▶ **OPDRACHT**: Selecteer alstublieft uit de lijst hieronder elke regel waarin de tekenreeks "الأعمال" voorkomt, en neem die regels ongewijzigd over. Hoofdletters en kleine letters tellen daarbij mee.

▶ **TE ONDERZOEKEN GEGEVENS**:

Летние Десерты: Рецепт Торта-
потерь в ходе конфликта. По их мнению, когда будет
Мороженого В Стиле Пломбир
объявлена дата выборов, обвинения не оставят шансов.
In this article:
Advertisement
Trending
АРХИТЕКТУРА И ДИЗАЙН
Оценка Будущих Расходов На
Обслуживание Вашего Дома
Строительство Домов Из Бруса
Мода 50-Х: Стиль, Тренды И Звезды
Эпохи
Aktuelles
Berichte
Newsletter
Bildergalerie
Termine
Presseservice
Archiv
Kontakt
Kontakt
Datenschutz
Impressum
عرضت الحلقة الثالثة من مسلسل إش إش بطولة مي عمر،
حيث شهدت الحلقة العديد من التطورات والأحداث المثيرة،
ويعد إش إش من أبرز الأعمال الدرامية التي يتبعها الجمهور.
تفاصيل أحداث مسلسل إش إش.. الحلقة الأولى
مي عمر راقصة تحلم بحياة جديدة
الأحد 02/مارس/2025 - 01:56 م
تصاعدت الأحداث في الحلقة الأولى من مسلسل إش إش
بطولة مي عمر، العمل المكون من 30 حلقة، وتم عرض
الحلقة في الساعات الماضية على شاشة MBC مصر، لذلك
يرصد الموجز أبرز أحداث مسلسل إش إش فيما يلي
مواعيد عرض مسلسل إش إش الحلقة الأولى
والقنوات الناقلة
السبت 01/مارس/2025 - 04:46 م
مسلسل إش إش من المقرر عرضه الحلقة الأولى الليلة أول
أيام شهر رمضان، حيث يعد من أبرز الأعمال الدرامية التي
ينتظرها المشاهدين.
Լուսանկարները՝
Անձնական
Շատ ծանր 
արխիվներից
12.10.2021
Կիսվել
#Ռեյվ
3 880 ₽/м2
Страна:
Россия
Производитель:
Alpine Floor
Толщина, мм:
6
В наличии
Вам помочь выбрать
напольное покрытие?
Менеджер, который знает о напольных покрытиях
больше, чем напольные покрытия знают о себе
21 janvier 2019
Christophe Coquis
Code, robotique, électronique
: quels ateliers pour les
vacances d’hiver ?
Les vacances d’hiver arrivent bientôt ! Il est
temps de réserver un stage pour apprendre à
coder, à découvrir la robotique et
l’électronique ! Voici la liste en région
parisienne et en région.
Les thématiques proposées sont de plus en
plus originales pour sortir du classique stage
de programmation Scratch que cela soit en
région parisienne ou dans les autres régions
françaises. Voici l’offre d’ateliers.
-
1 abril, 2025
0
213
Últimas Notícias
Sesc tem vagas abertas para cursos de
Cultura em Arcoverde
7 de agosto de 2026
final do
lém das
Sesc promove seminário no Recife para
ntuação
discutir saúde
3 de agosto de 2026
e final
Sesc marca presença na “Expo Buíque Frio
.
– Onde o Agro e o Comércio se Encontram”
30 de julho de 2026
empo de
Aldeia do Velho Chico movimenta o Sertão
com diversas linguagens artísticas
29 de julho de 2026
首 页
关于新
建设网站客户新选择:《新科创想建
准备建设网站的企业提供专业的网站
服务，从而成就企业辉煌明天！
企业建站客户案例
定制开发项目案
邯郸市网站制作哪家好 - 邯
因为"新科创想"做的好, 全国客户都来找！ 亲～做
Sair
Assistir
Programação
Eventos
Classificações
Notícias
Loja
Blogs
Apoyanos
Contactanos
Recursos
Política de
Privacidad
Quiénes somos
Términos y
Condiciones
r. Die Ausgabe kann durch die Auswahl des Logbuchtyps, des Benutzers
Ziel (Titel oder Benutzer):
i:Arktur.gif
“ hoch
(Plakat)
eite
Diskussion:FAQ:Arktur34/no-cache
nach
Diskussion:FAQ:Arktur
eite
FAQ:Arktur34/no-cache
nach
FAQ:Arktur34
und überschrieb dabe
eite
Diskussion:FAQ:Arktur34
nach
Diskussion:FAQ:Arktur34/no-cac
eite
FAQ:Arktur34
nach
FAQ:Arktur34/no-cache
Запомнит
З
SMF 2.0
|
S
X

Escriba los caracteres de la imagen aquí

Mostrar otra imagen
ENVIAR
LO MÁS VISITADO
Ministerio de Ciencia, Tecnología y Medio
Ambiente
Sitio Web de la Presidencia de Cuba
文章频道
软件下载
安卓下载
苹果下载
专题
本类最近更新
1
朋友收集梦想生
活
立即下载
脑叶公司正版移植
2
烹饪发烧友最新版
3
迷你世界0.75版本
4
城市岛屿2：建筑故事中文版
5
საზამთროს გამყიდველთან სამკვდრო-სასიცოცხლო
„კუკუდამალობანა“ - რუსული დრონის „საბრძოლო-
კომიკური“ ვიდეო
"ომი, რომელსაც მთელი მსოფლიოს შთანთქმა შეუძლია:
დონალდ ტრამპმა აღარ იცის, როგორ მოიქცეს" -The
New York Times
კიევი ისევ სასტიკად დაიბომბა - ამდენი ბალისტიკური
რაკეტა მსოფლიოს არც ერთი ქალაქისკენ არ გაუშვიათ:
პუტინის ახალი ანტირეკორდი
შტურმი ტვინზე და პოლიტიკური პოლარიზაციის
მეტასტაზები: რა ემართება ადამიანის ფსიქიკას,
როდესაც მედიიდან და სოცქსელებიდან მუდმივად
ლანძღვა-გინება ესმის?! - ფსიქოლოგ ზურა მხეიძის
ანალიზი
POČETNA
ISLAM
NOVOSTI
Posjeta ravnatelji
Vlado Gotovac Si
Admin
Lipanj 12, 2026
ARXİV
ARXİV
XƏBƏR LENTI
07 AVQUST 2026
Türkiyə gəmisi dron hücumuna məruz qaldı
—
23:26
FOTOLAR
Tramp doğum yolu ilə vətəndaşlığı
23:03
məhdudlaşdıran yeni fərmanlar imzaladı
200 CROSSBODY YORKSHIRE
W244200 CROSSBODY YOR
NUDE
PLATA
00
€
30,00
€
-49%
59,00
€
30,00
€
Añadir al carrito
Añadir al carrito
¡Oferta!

▶ **OPLOSSING**:
ويعد إش إش من أبرز الأعمال الدرامية التي يتبعها الجمهور.
أيام شهر رمضان، حيث يعد من أبرز الأعمال الدرامية التي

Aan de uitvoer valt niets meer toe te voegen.